When you go on a nutritional cleanse, part of the purpose is to reset your body’s response to food so that you can listen to what your body is telling you to eat, rather than just what you’re used to eating. In a similar way, you need a cleanse or a reset of your movement and your approach to movement and the way you respond to life. If you don’t have that reset it can be challenging to know what it means to take care of yourself because you’re still in the same situation, the same dynamic, responding in the same way and not in tune with what is happening to you. What your body might be telling you in the moment is covered up by your past. The subtle signals in your body are covered by the stuck tension you’ve been carrying for years. So you can’t hear them or don’t acknowledge their importance. The changes you might want are trapped by your beliefs as well. For example, if you believe you have a bad back, if you believe you’re a person with a bad back, it’s very to difficult to hear or even allow for positive change in your back.
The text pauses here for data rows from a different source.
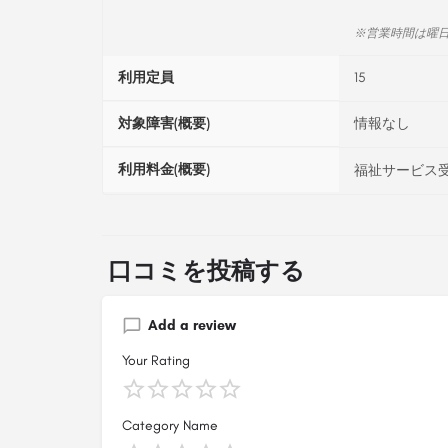
※営業時間は曜
利用定員
15
対象障害(概要)
情報なし
利用料金(概要)
福祉サービス受
口コミを投稿する
Add a review
Your Rating
Category Name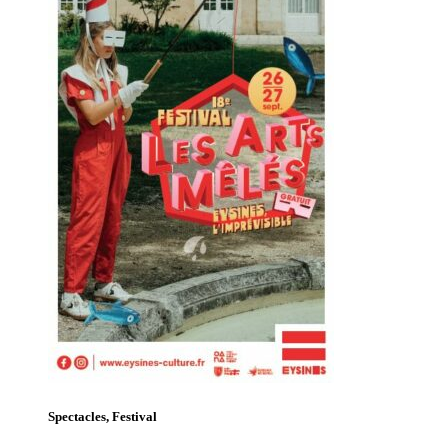
Spectacles, Festival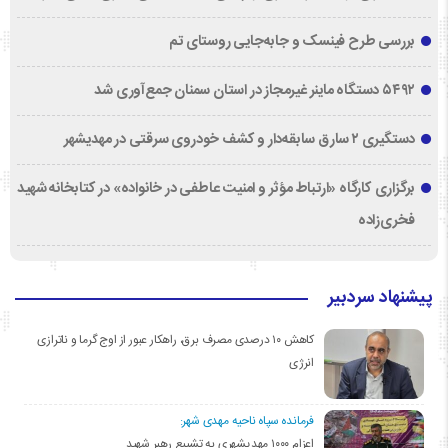
بررسی طرح فینسک و جابه‌جایی روستای تم
۵۴۹۲ دستگاه ماینر غیرمجاز در استان سمنان جمع‌آوری شد
دستگیری ۲ سارق سابقه‌دار و کشف خودروی سرقتی در مهدیشهر
برگزاری کارگاه «ارتباط مؤثر و امنیت عاطفی در خانواده» در کتابخانه شهید
فخری‌زاده
پیشنهاد سردبیر
کاهش ۱۰ درصدی مصرف برق، راهکار عبور از اوج گرما و ناترازی
انرژی
فرمانده سپاه ناحیه مهدی شهر:
اعزام ۱۰۰۰ مهدیشهری به تشییع رهبر شهید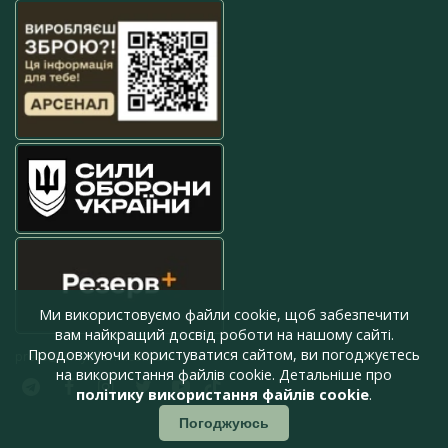
Ми використовуємо файли cookie, щоб забезпечити
вам найкращий досвід роботи на нашому сайті.
Продовжуючи користуватися сайтом, ви погоджуєтесь
press@armyinform.com.ua
на використання файлів cookie. Детальніше про
політику використання файлів cookie
.
Погоджуюсь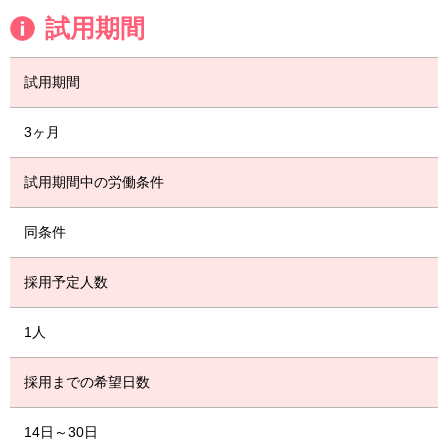
試用期間
試用期間
3ヶ月
試用期間中の労働条件
同条件
採用予定人数
1人
採用までの希望日数
14日～30日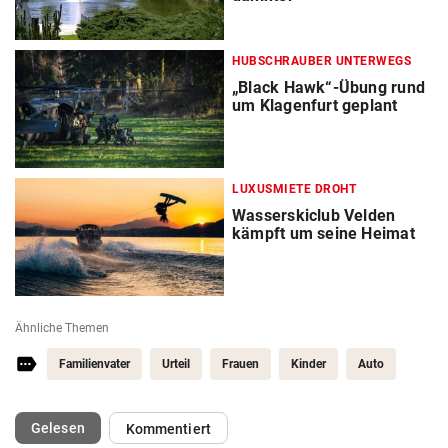
HUBSCHRAUBER UNTERWEGS
„Black Hawk“-Übung rund
um Klagenfurt geplant
LUXUSMIETE DROHT
Wasserskiclub Velden
kämpft um seine Heimat
Ähnliche Themen
Familienvater
Urteil
Frauen
Kinder
Auto
(ausgewählt)
Gelesen
Kommentiert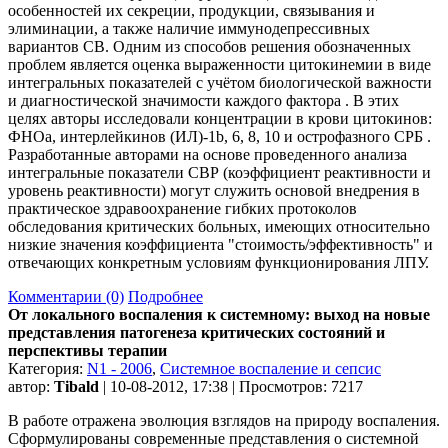
особенностей их секреции, продукции, связывания и
элиминации, а также наличие иммунодепрессивных
вариантов СВ. Одним из способов решения обозначенных
проблем является оценка выраженности цитокинемии в виде
интегральных показателей с учётом биологической важности
и диагностической значимости каждого фактора . В этих
целях авторы исследовали концентрации в крови цитокинов:
ФНОa, интерлейкинов (ИЛ)-1b, 6, 8, 10 и острофазного СРБ .
Разработанные авторами на основе проведенного анализа
интегральные показатели СВР (коэффициент реактивности и
уровень реактивности) могут служить основой внедрения в
практическое здравоохранение гибких протоколов
обследования критических больных, имеющих относительно
низкие значения коэффициента "стоимость/эффективность" и
отвечающих конкретным условиям функционирования ЛПУ.
Комментарии (0)
Подробнее
От локального воспаления к системному: выход на новые
представления патогенеза критических состояний и
перспективы терапии
Категория:
N1 - 2006
,
Системное воспаление и сепсис
автор:
Tibald
| 10-08-2012, 17:38 | Просмотров: 7217
В работе отражена эволюция взглядов на природу воспаления.
Сформулированы современные представления о системной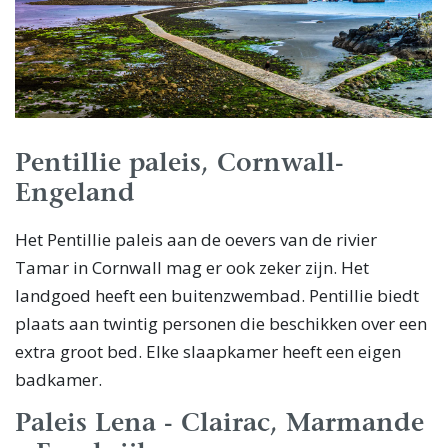
Pentillie paleis, Cornwall-
Engeland
Het Pentillie paleis aan de oevers van de rivier
Tamar in Cornwall mag er ook zeker zijn. Het
landgoed heeft een buitenzwembad. Pentillie biedt
plaats aan twintig personen die beschikken over een
extra groot bed. Elke slaapkamer heeft een eigen
badkamer.
Paleis Lena - Clairac, Marmande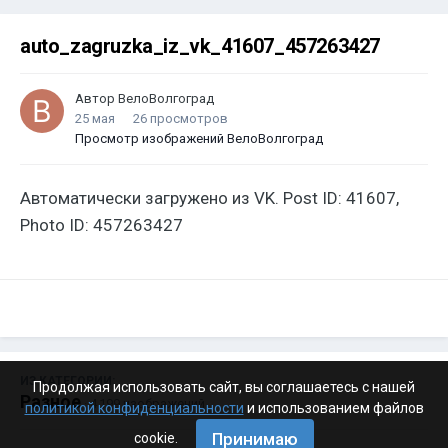
auto_zagruzka_iz_vk_41607_457263427
Автор
ВелоВолгоград
25 мая
26 просмотров
Просмотр изображений ВелоВолгоград
Автоматически загружено из VK. Post ID: 41607,
Photo ID: 457263427
ИЗ КАТЕГОРИИ:
Продолжая использовать сайт, вы соглашаетесь с нашей
Разное
· 4 199 изображений
политикой конфиденциальности
и использованием файлов
Принимаю
cookie.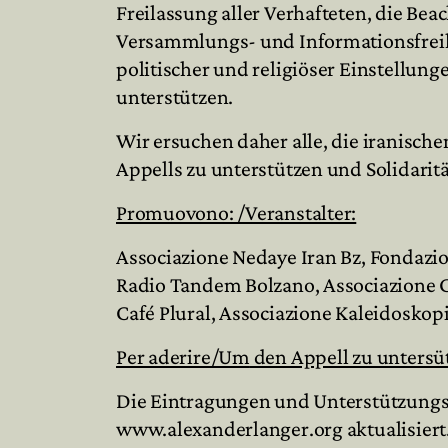
Freilassung aller Verhafteten, die B
Versammlungs- und Informationsfreihei
politischer und religiöser Einstellu
unterstützen.
Wir ersuchen daher alle, die iranisch
Appells zu unterstützen und Solidarit
Promuovono: /Veranstalter:
Associazione Nedaye Iran Bz, Fondazio
Radio Tandem Bolzano, Associazione 
Café Plural, Associazione Kaleidoskopi
Per aderire/Um
den Appell zu untersü
Die Eintragungen und Unterstützung
www.alexanderlanger.org aktualisiert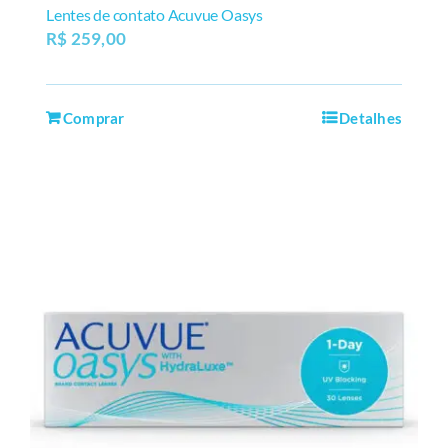
Lentes de contato Acuvue Oasys
R$
259,00
Comprar
Detalhes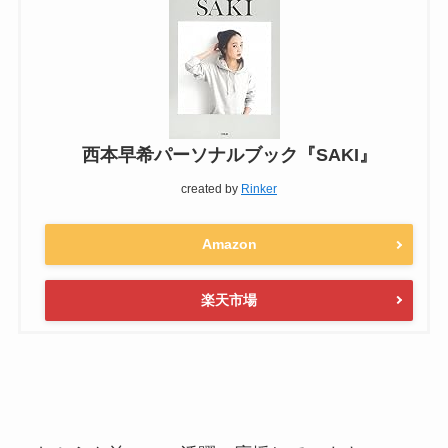
西本早希パーソナルブック『SAKI』
created by
Rinker
Amazon
楽天市場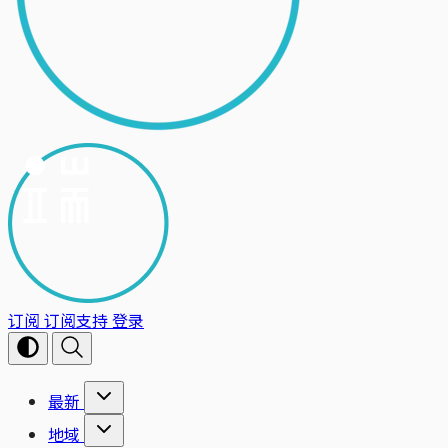
订阅
订阅支持
登录
最新
地域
That change would go against your belief of your back. It can still happen but it’s much harder for it to occur when it has to fight that belief. This doesn’t mean you haven’t experienced pain in your back. But pain doesn’t mean your back is “bad.” That’s like telling a child they’re bad at math and then wondering why their grades don’t improve. How can your back improve if you keep telling yourself it’s bad?
And that’s where you need a lot of self-empathy. If you find it challenging to listen to yourself, to take care of yourself, if you’re not even sure what that means, then start with some compassion because that’s asking a lot. You need to reset. That’s the work I do. I help reset your body and your approach to life.